Los agentes de IA se congelan cuando las herramientas MCP llaman a APIs externas lentas o que no responden. El agente se bloquea en la llamada a la herramienta, el usuario no ve progreso, y después de 7 segundos muchas implementaciones devuelven un error 424. MCP (Model Context Protocol) les da a los agentes la capacidad de llamar herramientas externas, pero no maneja timeout o reintentos por defecto.

Llamada síncrona a herramienta MCP mostrando agente bloqueado mientras espera API lenta

La solución — Patrón handleId asíncrono: La herramienta devuelve inmediatamente un ID de trabajo. El agente consulta una herramienta separada check_status:

from mcp.server.fastmcp import FastMCP

mcp = FastMCP("timeout-demo")
JOBS = {}

@mcp.tool()
async def start_long_job(task: str) -> str:
    """Devuelve handle inmediatamente — previene timeout."""
    job_id = str(uuid.uuid4())[:8]
    JOBS[job_id] = {"status": "processing", "task": task}
    asyncio.create_task(_process_job(job_id))  # Trabajo en segundo plano
    return f"Trabajo iniciado. Handle: {job_id}. Usa check_job_status para consultar."

@mcp.tool()
async def check_job_status(job_id: str) -> str:
    """Consulta estado del trabajo — devuelve 'processing' o 'completed' con resultado."""
    job = JOBS.get(job_id)
    if not job:
        return f"FAILED: Trabajo '{job_id}' no encontrado"
    return f"{job['status'].upper()}: {job.get('result', 'Todavía procesando...')}"
Escenario Tiempo de respuesta UX
API rápida (1s) 3s total OK
API lenta (15s) 18s bloqueado Agente congelado
API fallida Error 424 después de 7s Agente falla
handleId asíncrono ~4s (inmediato + consulta) Agente responde

Visualización de línea de tiempo mostrando cuatro patrones de respuesta MCP

¿Por qué Strands Agents? El MCPClient se conecta a cualquier servidor MCP. El agente descubre herramientas en tiempo de ejecución vía list_tools_sync(): sin lista de herramientas codificada. Cuando el servidor MCP implementa el patrón asíncrono, el agente consulta automáticamente sin código de orquestación adicional.

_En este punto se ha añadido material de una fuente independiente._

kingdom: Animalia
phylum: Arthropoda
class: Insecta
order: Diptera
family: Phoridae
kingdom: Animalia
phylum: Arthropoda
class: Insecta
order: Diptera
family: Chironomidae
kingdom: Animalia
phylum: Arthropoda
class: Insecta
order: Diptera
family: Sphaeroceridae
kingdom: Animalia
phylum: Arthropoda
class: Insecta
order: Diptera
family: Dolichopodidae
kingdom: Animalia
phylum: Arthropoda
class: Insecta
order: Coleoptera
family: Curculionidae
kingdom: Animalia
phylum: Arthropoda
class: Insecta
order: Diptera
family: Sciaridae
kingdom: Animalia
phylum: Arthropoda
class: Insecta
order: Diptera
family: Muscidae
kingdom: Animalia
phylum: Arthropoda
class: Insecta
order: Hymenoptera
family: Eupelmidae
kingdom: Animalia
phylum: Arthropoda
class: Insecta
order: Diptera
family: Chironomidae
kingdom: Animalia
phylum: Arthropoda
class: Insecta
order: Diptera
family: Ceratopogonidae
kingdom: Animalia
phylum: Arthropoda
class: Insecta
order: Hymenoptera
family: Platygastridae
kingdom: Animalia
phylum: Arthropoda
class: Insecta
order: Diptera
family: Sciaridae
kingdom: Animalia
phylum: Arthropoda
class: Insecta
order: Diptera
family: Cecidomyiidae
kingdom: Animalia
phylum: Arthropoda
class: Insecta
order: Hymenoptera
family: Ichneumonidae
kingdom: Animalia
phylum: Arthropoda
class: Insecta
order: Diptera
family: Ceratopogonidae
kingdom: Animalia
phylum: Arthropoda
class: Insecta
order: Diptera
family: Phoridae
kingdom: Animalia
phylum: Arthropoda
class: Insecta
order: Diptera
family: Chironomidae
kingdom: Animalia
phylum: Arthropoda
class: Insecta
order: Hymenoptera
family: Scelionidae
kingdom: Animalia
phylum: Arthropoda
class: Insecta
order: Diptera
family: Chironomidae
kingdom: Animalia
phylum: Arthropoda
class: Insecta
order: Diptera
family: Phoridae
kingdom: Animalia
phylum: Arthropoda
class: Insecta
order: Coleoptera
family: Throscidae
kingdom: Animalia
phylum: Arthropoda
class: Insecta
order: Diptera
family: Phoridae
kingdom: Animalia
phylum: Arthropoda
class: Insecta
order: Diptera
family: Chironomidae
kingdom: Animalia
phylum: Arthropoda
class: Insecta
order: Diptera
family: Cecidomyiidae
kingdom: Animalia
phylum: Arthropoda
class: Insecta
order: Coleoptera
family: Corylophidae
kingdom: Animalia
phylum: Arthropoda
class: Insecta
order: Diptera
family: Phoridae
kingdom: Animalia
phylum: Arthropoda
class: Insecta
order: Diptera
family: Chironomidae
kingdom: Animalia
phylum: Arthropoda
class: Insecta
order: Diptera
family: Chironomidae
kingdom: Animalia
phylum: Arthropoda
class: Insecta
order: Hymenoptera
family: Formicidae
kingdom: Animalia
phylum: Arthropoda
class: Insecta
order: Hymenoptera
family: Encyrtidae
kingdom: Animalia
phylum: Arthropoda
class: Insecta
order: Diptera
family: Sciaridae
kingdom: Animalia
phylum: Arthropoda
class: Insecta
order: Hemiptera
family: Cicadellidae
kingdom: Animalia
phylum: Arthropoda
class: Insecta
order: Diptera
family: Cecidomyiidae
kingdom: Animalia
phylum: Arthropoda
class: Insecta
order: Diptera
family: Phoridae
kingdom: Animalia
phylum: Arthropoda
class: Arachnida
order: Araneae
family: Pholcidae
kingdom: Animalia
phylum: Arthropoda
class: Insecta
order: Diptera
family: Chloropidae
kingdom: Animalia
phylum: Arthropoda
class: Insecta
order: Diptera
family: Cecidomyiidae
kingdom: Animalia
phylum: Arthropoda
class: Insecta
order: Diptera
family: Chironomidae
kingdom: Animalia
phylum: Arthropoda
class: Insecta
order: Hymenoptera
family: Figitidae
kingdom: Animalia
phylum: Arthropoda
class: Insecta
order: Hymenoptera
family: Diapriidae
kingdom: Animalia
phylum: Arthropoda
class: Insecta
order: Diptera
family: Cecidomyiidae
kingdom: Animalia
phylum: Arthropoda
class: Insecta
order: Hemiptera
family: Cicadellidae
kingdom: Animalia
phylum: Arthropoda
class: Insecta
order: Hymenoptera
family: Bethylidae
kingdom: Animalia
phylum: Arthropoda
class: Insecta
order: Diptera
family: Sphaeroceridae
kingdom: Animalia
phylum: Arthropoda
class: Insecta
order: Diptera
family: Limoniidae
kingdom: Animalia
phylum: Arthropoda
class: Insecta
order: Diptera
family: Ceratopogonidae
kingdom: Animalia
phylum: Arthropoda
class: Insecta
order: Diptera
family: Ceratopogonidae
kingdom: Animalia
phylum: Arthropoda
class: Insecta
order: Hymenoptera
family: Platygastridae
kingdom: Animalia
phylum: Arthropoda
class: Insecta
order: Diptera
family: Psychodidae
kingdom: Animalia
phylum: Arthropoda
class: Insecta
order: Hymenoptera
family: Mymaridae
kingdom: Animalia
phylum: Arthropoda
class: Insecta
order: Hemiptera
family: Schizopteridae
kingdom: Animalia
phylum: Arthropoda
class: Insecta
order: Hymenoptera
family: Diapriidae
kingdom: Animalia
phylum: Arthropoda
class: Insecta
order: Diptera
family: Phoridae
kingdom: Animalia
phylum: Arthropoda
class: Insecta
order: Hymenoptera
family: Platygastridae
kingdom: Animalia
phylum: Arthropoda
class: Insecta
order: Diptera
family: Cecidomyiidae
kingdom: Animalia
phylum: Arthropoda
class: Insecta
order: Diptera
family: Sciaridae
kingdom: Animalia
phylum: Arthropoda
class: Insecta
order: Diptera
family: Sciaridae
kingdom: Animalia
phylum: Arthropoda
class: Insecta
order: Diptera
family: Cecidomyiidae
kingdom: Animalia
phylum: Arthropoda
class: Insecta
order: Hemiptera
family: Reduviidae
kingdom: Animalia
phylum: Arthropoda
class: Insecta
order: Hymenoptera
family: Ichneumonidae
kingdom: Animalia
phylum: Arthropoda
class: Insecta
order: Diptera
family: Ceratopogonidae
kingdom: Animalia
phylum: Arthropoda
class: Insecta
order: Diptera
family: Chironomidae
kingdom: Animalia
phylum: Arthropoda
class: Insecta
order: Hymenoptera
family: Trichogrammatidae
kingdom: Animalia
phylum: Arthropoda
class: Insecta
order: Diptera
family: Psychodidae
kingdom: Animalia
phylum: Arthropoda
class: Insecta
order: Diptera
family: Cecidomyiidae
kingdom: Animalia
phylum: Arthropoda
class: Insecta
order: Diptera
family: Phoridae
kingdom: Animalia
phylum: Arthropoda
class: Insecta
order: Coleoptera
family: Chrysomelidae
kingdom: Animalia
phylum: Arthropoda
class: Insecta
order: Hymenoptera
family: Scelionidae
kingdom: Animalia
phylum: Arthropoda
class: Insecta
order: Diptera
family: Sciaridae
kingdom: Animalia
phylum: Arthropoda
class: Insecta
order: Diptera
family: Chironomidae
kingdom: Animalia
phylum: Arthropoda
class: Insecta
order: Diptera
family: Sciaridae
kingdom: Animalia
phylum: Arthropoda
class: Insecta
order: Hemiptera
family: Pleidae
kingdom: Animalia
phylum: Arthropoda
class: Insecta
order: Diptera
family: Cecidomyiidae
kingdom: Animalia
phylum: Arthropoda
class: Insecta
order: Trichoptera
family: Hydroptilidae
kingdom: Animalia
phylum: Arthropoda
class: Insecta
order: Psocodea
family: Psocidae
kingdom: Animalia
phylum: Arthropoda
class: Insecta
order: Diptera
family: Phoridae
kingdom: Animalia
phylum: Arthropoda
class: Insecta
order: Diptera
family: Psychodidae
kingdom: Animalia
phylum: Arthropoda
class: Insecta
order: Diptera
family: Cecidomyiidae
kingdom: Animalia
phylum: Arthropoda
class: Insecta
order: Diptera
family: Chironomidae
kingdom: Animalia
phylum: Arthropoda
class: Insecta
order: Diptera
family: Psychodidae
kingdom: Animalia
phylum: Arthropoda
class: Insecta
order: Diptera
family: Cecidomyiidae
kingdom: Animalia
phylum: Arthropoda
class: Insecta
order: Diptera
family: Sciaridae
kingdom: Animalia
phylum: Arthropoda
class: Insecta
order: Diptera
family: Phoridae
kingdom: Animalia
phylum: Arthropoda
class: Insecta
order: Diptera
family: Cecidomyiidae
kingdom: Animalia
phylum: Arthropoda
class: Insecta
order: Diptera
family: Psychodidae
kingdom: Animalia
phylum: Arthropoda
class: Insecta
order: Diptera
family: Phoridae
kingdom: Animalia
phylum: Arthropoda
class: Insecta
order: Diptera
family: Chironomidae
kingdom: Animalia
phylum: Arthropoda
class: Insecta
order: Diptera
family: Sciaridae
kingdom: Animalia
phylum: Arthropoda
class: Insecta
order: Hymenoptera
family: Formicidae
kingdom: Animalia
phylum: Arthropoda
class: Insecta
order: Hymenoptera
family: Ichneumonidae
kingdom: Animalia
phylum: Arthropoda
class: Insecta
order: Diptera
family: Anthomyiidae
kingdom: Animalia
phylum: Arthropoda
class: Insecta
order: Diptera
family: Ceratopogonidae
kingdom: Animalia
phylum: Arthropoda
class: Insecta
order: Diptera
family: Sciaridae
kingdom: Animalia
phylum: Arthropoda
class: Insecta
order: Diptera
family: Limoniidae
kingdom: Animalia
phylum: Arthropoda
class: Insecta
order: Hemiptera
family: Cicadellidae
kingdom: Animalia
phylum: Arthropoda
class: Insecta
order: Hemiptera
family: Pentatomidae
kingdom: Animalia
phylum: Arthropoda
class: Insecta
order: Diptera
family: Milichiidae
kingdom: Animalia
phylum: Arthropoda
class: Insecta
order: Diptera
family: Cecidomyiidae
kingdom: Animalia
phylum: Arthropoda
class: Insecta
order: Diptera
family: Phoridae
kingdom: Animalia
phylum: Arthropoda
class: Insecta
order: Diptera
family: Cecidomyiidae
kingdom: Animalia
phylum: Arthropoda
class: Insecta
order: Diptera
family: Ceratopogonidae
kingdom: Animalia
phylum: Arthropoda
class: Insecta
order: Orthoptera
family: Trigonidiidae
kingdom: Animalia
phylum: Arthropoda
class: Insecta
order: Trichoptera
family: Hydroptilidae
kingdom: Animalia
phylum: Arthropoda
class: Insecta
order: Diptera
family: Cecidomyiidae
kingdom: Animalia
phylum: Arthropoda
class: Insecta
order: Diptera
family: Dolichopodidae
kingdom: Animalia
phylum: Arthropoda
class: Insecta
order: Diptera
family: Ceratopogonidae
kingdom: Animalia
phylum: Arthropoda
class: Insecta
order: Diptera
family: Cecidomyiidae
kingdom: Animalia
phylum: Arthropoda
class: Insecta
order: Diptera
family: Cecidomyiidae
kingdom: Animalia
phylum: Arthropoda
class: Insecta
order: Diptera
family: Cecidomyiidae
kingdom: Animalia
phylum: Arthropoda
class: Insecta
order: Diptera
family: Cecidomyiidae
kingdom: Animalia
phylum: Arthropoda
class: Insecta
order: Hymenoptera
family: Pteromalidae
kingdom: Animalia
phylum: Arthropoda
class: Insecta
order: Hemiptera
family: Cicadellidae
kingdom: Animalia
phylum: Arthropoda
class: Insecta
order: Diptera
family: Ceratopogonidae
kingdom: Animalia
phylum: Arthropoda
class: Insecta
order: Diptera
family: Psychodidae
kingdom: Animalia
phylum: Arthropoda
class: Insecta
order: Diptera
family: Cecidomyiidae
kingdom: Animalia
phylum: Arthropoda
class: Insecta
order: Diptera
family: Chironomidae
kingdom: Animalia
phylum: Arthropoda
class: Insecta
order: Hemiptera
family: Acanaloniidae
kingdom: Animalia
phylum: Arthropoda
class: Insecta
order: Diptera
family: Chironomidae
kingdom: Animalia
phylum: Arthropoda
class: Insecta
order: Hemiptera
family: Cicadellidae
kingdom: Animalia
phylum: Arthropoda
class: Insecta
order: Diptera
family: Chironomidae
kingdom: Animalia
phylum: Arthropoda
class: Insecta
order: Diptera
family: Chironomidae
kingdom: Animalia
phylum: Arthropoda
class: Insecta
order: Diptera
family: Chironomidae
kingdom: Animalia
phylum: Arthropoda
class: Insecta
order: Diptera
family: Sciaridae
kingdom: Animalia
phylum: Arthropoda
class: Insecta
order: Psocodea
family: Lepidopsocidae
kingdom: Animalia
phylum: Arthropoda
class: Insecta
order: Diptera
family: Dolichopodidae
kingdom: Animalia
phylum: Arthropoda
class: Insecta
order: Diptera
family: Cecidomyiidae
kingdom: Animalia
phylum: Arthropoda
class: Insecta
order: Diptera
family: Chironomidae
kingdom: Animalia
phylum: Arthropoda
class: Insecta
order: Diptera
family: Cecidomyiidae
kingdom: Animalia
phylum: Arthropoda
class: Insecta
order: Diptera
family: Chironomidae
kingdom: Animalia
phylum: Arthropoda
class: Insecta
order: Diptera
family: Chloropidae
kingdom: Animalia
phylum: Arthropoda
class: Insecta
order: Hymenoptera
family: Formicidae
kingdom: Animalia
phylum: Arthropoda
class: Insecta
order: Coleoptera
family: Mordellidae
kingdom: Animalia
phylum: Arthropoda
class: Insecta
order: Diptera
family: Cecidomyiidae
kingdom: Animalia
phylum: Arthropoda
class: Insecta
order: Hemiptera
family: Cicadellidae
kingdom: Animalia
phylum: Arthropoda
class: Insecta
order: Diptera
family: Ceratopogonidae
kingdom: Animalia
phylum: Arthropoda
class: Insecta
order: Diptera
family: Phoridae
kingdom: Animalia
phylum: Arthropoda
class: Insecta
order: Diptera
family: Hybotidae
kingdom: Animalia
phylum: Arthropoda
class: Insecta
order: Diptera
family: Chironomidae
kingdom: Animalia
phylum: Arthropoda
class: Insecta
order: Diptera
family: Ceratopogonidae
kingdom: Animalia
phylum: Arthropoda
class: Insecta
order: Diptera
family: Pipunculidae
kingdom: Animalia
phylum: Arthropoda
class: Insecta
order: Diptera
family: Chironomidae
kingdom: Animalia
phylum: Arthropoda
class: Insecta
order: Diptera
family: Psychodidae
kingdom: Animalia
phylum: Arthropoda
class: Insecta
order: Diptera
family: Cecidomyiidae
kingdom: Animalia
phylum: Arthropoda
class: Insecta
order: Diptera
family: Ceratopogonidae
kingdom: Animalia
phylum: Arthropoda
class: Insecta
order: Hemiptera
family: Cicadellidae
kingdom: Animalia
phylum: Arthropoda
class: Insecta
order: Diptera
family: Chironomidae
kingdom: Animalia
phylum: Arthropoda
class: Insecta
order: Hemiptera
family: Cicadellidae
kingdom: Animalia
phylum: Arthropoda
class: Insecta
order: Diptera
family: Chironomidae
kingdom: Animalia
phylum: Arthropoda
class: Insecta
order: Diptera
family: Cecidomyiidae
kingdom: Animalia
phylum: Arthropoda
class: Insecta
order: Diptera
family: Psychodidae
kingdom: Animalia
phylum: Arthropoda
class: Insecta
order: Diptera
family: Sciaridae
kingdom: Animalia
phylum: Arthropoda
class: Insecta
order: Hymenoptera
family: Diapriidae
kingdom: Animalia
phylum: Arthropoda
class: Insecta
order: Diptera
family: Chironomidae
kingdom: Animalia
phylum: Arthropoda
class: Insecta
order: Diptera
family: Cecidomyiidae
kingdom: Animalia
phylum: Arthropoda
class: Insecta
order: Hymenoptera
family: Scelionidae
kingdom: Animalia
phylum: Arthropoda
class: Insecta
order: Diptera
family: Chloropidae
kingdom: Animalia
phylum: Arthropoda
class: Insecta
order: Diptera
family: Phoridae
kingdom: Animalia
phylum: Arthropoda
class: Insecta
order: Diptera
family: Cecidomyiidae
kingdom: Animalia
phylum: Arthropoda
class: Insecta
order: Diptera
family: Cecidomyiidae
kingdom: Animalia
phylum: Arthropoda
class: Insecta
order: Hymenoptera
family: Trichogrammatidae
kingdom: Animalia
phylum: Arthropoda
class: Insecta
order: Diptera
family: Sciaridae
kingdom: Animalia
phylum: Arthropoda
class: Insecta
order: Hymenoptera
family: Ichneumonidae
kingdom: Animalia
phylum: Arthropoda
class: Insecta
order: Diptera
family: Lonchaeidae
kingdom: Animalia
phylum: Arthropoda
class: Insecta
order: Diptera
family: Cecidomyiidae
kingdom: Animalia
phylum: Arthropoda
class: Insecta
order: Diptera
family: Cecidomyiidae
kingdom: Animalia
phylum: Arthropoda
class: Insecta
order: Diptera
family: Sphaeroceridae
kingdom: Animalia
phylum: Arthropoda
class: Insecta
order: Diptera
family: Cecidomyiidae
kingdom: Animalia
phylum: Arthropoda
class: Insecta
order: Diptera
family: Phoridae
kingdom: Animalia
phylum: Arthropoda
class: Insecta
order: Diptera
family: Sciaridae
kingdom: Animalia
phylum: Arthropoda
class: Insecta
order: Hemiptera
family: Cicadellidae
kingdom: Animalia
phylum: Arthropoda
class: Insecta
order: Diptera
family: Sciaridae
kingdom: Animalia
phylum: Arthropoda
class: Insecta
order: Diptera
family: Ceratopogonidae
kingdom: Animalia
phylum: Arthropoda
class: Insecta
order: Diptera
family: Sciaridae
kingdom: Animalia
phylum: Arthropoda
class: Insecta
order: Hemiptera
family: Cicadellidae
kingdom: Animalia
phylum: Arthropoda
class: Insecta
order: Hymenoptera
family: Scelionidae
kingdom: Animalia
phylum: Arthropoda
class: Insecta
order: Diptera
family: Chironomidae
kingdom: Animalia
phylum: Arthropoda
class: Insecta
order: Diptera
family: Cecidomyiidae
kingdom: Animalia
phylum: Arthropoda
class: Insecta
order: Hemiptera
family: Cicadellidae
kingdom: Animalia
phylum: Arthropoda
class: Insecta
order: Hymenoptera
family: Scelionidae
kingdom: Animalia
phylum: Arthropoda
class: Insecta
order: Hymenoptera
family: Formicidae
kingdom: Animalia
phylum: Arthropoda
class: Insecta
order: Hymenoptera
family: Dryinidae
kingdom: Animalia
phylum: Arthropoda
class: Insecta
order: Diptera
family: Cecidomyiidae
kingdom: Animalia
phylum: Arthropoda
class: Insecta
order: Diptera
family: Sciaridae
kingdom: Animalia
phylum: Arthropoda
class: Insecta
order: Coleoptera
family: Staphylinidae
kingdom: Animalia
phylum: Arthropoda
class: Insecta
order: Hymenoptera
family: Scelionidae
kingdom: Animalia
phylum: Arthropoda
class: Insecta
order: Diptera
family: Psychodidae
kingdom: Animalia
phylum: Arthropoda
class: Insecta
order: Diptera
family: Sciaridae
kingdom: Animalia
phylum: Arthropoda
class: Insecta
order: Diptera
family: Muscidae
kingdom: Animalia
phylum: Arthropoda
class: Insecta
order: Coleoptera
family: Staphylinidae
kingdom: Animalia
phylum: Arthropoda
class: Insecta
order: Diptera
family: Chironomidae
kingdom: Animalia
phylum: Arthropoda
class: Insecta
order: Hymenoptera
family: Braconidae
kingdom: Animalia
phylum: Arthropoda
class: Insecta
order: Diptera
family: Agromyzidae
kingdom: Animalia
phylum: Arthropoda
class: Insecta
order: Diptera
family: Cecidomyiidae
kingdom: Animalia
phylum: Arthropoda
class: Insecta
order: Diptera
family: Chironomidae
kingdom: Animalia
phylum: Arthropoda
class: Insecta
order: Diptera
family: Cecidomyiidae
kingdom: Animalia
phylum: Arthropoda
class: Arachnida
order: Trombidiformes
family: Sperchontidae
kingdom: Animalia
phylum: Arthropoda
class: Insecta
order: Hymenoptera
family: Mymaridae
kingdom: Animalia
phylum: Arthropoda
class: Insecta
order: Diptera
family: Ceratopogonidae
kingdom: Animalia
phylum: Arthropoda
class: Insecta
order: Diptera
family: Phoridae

Demo completa: 02-mcp-timeout-demo — servidor MCP local con los 4 escenarios y notebook.

¿Por Qué los Agentes de IA Repiten la Misma Llamada a Herramienta?

Los loops de razonamiento en agentes de IA ocurren cuando el agente llama a la misma herramienta repetidamente con parámetros idénticos, sin hacer progreso. La causa raíz es retroalimentación ambigua de la herramienta: respuestas como “puede haber más resultados disponibles” hacen que el agente piense que otra llamada producirá mejores resultados. Las investigaciones muestran que los agentes pueden hacer loops cientos de veces sin entregar una respuesta.

Diagrama mostrando cómo la retroalimentación ambigua de herramientas causa loops versus cómo estados claros y DebounceHook los previenen

Solución 1 — Estados terminales claros: Las herramientas devuelven SUCCESS o FAILED explícito en lugar de mensajes ambiguos:

# Ambiguo (causa loops)
return f"Vuelos encontrados: {results}. Puede haber más resultados disponibles."

# Claro (el agente se detiene)
return f"SUCCESS: Vuelo {conf_id} reservado para {passenger}. Confirmación enviada."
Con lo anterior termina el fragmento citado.